#### Task brief
Below are records that contain pictures; transcribe the text exactly and omit the pictures.

#### Records shown

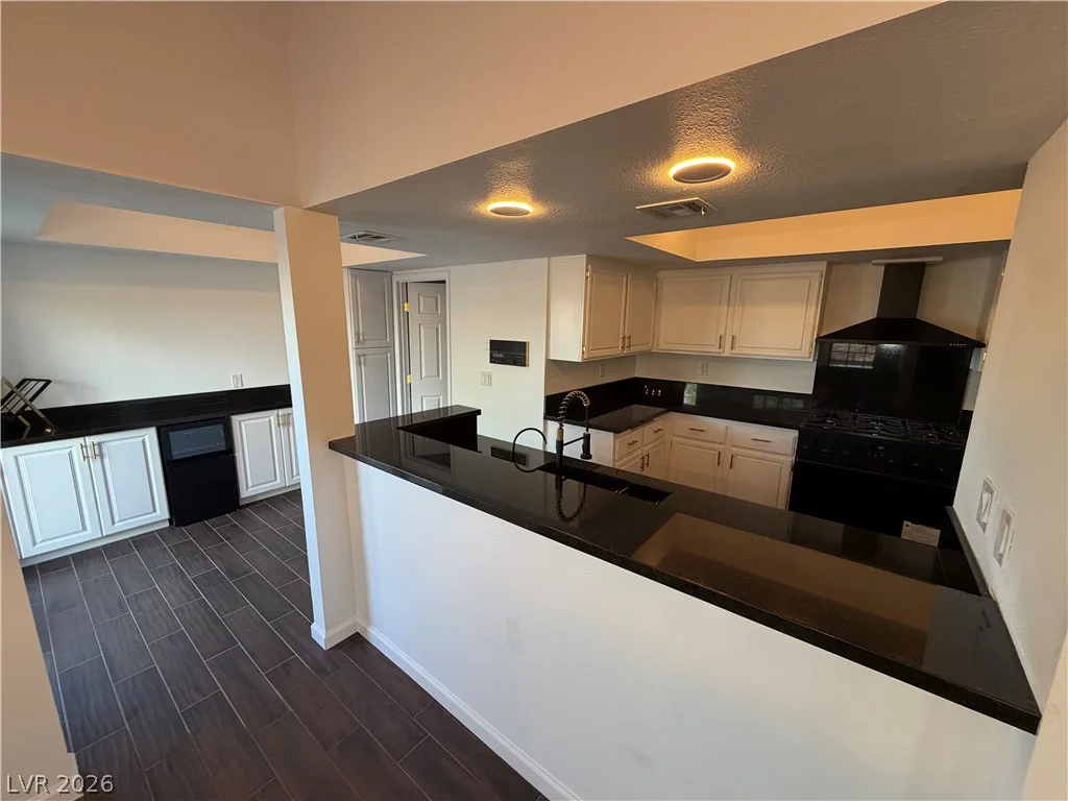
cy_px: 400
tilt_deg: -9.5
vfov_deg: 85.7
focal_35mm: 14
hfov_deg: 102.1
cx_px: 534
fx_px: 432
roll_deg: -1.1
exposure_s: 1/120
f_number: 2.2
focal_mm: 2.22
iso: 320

#### Exercise response
cy_px: 400
tilt_deg: -9.5
vfov_deg: 85.7
focal_35mm: 14
hfov_deg: 102.1
cx_px: 534
fx_px: 432
roll_deg: -1.1
exposure_s: 1/120
f_number: 2.2
focal_mm: 2.22
iso: 320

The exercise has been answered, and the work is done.